Wednesday, November 12, 2008

How to Find a Contractor

There are certainly times when you won't be able to get the job done on your own, but where do you start when it comes to hiring a contractor?

The majority of the complaints received by consumer protection agencies are from homeowners upset with the work done by contractors. Don't let yourself fall into this category also. Here are some tips to find the right person for your job.

ASK! Ask neighbours, friends, co-workers, family, and anyone you trust if they know someone. I received a recommendation for a good general contractor from the local hardware store- you never know!

Searching through the yellow pages? Keep in mind that ad space can be pricey, so a company with a larger ad may be more reputable. You can also check kijiji or Craig's List, but keep in mind that these are FREE and anyone could post an ad.

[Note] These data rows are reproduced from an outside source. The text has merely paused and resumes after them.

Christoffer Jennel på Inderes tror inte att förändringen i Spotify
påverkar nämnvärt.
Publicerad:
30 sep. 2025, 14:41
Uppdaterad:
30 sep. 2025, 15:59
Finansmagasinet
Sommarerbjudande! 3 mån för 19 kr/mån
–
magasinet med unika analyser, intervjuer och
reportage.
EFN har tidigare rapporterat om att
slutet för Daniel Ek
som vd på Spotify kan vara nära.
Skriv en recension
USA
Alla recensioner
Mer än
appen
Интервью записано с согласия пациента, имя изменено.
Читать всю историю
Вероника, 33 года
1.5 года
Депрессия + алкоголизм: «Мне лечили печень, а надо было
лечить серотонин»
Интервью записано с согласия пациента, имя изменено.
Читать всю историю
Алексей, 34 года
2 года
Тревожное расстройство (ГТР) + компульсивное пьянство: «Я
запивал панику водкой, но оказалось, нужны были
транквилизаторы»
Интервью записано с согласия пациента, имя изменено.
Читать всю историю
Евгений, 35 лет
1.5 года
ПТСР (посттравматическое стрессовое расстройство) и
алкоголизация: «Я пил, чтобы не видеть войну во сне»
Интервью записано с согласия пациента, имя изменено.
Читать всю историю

Get several quotes and ask around at building supply stores to verify they are reasonable.

Be wary of 'under-the-table' deals. If something goes wrong, there is very little or no recourse for you to seek correction.

Some questions to ask (these may vary depending on the size of the project):

  • Is the contractor full-time or part-time. This could affect skill ability and length of completion time.
  • Licenses or certifications? Requirements differ by province. Check out this Government of Ontario website for a list of trades requiring certification.
  • Ask for an appointment that suits your schedule and expected length of completion time.
  • Who will actually do the work? Some contractors hire subcontractors, so you'll want to know who will actually be in your house.
  • Is their work warranted and is the guarantee in writing?
  • For large jobs, ask about cleanup procedures, written contracts, insurance, and to get references from past clients

More times than not, you get what you pay for with contractors. Good ones will be in high demand and can therefore afford to charge more. Don't take the cheapest estimate just to save some money. It may end up costing you more in the long run.

Finally, never be afraid to ask questions if you don't understand something or want more clarification. Spend time with the contractor when he arrives so he can explain what he's doing and why. As a bonus, he may provide you with further preventative advice or corrective suggestions for other related 'issues'.